Reproduzca textualmente el tramo que va desde el comienzo de los ítems hasta la línea que contiene «Min forskningsaktivitet er», con ambos extremos incluidos.

Datos recopilados

-=-=-=-=-

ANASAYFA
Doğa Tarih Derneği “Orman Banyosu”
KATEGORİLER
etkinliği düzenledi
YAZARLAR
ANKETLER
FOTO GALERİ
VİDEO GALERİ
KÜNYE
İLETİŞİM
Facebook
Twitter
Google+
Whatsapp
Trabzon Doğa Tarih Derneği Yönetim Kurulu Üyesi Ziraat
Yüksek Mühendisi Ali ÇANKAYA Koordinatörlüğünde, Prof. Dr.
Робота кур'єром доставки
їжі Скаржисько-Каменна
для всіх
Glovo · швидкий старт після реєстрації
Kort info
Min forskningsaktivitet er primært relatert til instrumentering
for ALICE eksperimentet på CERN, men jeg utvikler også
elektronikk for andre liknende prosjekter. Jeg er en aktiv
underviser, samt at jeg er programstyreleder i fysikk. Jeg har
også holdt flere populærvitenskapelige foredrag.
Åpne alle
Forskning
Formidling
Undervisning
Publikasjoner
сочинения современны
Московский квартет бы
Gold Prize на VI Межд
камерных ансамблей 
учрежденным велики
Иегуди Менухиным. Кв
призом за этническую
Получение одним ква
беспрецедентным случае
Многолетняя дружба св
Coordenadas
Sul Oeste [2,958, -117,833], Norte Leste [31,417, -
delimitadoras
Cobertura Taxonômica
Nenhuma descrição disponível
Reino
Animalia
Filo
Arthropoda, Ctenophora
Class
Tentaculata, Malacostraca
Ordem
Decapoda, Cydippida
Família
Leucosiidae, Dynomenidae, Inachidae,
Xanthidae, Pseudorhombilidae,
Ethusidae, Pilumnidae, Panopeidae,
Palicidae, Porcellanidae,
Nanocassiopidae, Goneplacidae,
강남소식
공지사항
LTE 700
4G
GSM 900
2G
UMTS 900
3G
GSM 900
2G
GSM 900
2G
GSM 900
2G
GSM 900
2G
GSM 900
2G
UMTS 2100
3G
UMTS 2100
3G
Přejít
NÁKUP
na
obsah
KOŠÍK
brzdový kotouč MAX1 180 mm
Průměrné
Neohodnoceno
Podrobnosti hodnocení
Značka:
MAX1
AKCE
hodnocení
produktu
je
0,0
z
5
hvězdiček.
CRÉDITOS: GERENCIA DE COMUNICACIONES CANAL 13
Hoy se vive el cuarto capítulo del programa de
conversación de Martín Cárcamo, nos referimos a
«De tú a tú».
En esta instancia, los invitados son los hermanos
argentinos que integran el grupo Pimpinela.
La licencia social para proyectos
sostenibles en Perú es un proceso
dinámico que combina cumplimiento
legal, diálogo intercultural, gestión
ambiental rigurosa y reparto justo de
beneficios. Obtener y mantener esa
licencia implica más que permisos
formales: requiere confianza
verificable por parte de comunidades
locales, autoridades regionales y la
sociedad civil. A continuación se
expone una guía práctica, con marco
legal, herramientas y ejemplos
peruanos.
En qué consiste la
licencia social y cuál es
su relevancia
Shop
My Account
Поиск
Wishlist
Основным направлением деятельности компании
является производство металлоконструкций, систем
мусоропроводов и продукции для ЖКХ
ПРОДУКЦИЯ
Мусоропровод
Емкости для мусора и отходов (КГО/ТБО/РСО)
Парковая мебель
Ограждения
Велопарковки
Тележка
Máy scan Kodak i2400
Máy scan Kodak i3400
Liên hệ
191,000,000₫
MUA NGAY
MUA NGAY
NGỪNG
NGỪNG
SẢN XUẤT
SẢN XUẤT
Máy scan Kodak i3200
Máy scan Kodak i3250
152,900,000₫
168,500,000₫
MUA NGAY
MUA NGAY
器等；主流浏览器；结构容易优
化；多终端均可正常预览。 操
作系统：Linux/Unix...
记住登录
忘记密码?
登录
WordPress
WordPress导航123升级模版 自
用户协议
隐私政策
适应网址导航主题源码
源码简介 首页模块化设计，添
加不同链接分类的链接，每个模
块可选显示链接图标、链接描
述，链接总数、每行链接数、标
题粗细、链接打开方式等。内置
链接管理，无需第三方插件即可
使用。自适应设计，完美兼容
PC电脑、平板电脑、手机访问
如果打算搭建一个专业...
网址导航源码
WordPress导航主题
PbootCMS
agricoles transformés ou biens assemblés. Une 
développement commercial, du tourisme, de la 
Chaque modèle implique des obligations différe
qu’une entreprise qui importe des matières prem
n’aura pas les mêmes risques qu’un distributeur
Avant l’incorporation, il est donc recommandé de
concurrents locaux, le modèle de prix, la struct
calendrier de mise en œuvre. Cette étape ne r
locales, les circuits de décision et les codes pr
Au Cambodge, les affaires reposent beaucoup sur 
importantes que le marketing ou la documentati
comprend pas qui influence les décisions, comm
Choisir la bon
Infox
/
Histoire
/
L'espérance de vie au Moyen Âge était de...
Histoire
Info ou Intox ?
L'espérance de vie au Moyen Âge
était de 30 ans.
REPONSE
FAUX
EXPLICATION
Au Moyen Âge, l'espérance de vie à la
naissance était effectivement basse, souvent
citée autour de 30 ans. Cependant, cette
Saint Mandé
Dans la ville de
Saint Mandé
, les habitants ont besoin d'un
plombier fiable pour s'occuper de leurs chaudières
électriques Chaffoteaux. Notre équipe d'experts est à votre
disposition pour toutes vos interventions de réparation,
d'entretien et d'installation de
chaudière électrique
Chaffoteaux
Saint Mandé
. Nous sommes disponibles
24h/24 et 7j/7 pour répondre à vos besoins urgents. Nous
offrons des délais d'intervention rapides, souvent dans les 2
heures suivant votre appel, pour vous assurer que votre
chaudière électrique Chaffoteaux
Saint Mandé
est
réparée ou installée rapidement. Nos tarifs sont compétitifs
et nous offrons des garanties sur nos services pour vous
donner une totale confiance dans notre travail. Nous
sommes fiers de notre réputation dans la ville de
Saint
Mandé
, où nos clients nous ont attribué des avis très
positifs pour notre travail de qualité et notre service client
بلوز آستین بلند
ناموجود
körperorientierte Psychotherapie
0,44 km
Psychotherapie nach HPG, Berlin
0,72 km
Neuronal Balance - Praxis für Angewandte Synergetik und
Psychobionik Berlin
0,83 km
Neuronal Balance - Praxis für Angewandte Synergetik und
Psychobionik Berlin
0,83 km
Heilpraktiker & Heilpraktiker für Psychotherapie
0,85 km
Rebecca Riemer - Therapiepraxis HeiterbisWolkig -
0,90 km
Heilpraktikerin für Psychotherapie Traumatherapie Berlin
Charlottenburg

-=-=-=-=-

◆ **Respuesta redactada**
ANASAYFA
Doğa Tarih Derneği “Orman Banyosu”
KATEGORİLER
etkinliği düzenledi
YAZARLAR
ANKETLER
FOTO GALERİ
VİDEO GALERİ
KÜNYE
İLETİŞİM
Facebook
Twitter
Google+
Whatsapp
Trabzon Doğa Tarih Derneği Yönetim Kurulu Üyesi Ziraat
Yüksek Mühendisi Ali ÇANKAYA Koordinatörlüğünde, Prof. Dr.
Робота кур'єром доставки
їжі Скаржисько-Каменна
для всіх
Glovo · швидкий старт після реєстрації
Kort info
Min forskningsaktivitet er primært relatert til instrumentering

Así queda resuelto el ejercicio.